■ Work order ■
Please give the lines below again exactly as they stand, from the one that contains "focal_mm: 22.8" up to and including the one that contains "vfov_deg: 37.7", leaving all pictures out.

Exercise inputs: Begin

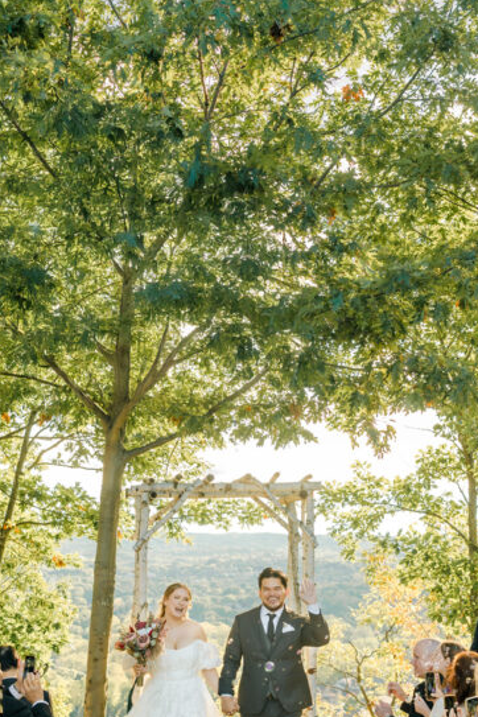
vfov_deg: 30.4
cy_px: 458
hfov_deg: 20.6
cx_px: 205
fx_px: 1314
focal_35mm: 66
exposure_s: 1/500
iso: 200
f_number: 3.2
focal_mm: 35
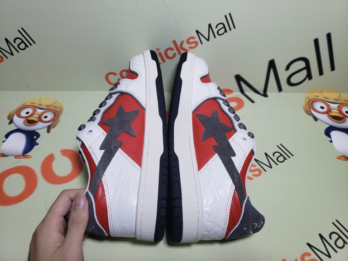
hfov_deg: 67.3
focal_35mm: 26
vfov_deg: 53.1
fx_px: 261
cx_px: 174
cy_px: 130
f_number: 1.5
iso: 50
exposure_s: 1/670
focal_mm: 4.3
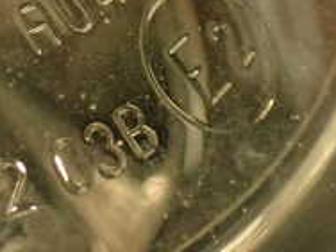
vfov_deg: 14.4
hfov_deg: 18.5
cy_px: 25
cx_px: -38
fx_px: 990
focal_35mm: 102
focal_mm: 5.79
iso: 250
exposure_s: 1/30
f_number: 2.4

Exercise inputs: End
Exercise inputs: Begin

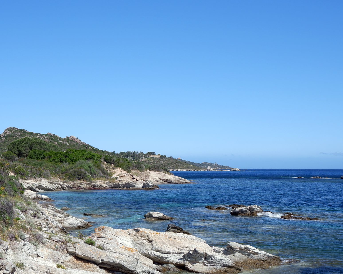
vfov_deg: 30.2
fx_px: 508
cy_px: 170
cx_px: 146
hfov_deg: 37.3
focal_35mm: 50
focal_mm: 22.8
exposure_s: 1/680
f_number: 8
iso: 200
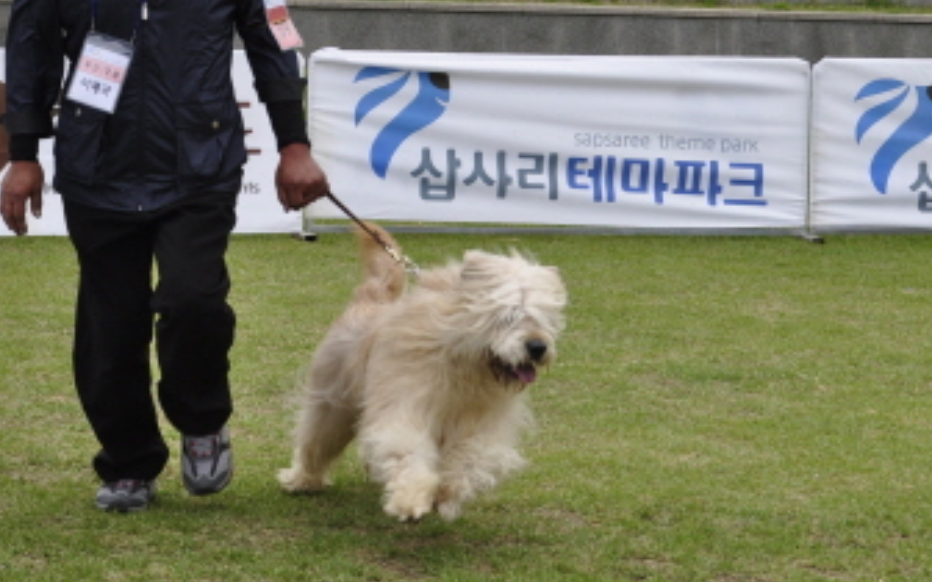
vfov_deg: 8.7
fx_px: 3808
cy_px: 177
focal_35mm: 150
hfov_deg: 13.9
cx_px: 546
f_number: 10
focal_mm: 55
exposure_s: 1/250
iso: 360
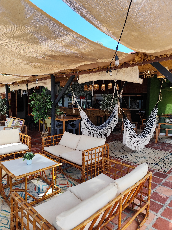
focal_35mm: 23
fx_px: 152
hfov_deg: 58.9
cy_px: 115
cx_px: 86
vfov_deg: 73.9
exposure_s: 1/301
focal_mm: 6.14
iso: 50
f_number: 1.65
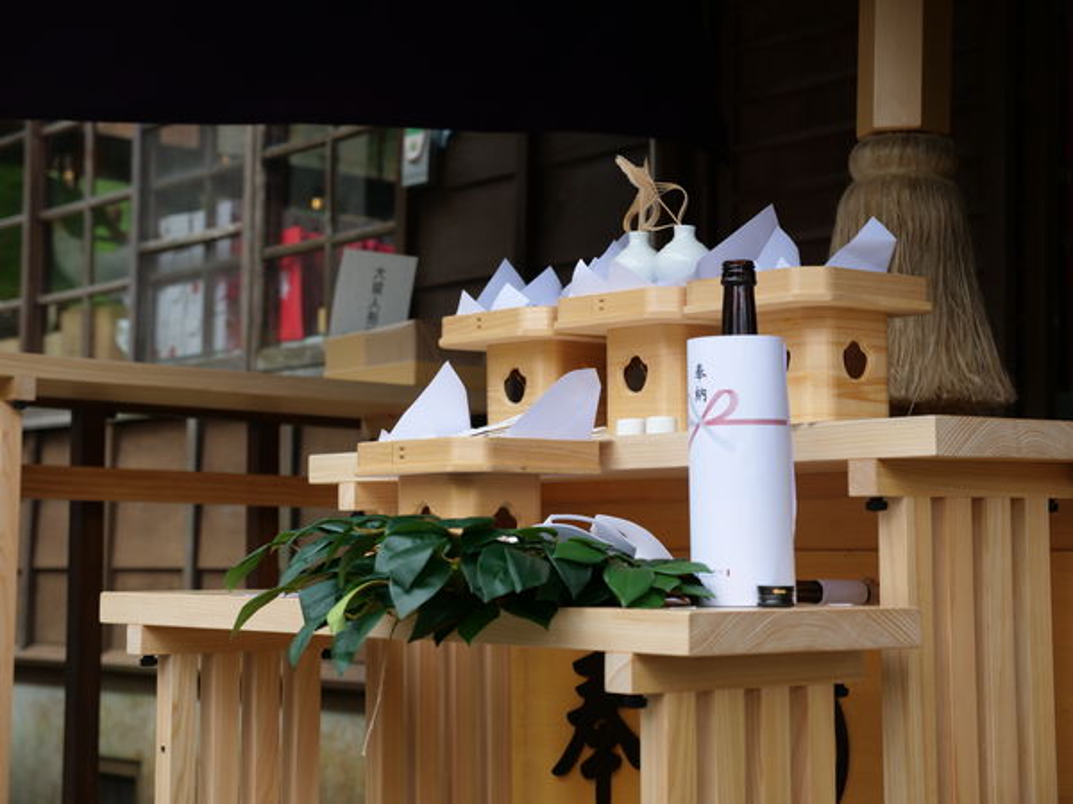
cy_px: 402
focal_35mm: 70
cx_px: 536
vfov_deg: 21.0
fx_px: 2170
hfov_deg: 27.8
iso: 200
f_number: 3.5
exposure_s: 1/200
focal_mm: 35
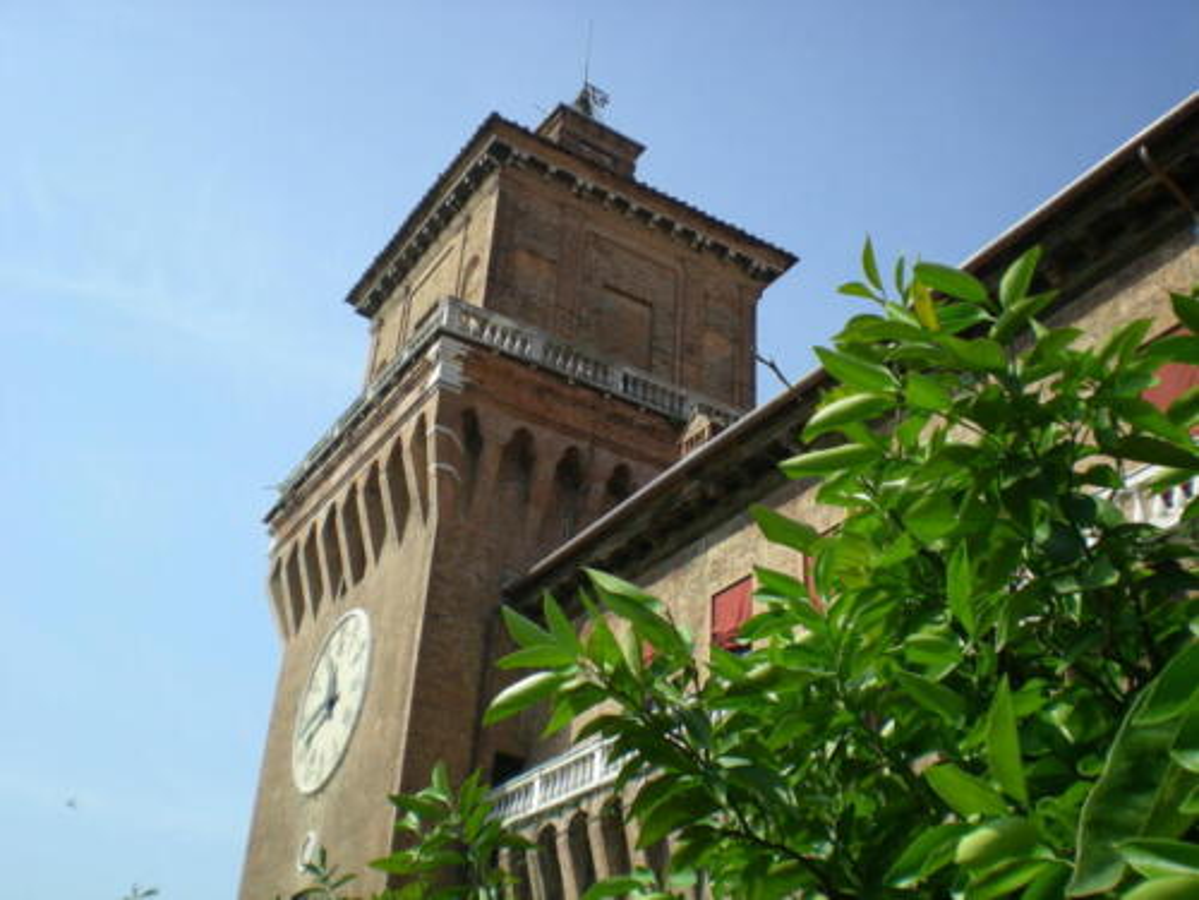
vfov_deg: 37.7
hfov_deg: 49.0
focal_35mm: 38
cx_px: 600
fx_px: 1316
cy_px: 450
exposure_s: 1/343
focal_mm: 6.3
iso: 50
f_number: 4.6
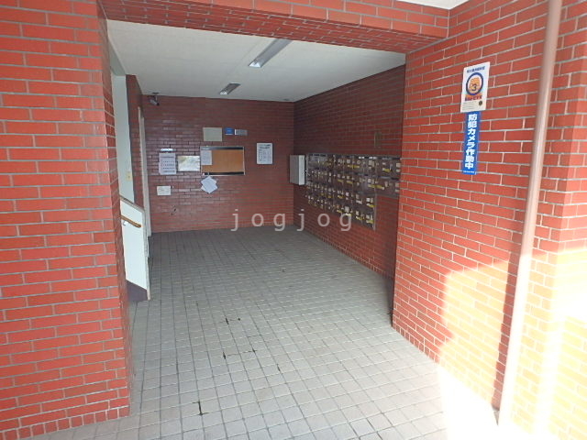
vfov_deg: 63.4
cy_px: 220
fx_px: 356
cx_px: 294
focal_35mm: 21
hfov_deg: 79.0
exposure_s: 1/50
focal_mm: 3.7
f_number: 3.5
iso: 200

Exercise inputs: End
Exercise inputs: Begin

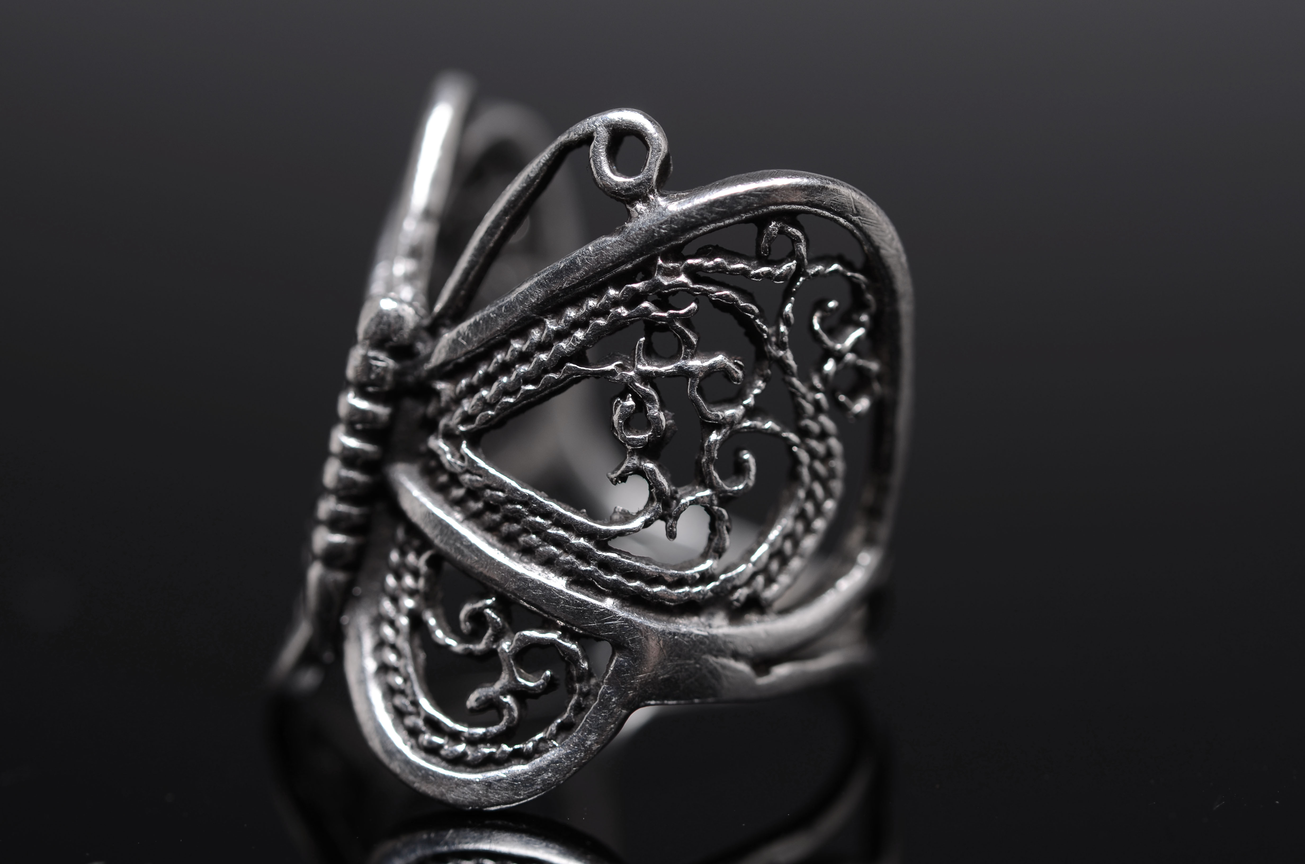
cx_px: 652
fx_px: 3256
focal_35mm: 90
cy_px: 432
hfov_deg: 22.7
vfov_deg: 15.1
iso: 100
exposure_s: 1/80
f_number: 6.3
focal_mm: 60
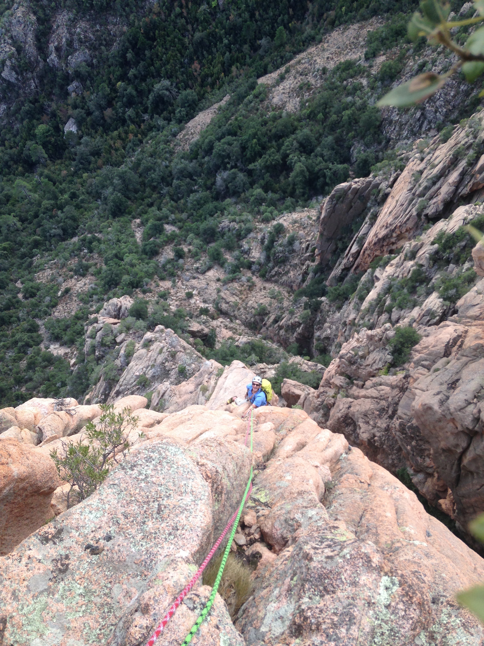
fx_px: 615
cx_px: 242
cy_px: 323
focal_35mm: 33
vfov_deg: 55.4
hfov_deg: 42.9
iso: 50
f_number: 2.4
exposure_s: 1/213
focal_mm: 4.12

Exercise inputs: End

■ Written reply ■
focal_mm: 22.8
exposure_s: 1/680
f_number: 8
iso: 200
vfov_deg: 8.7
fx_px: 3808
cy_px: 177
focal_35mm: 150
hfov_deg: 13.9
cx_px: 546
f_number: 10
focal_mm: 55
exposure_s: 1/250
iso: 360
focal_35mm: 23
fx_px: 152
hfov_deg: 58.9
cy_px: 115
cx_px: 86
vfov_deg: 73.9
exposure_s: 1/301
focal_mm: 6.14
iso: 50
f_number: 1.65
cy_px: 402
focal_35mm: 70
cx_px: 536
vfov_deg: 21.0
fx_px: 2170
hfov_deg: 27.8
iso: 200
f_number: 3.5
exposure_s: 1/200
focal_mm: 35
vfov_deg: 37.7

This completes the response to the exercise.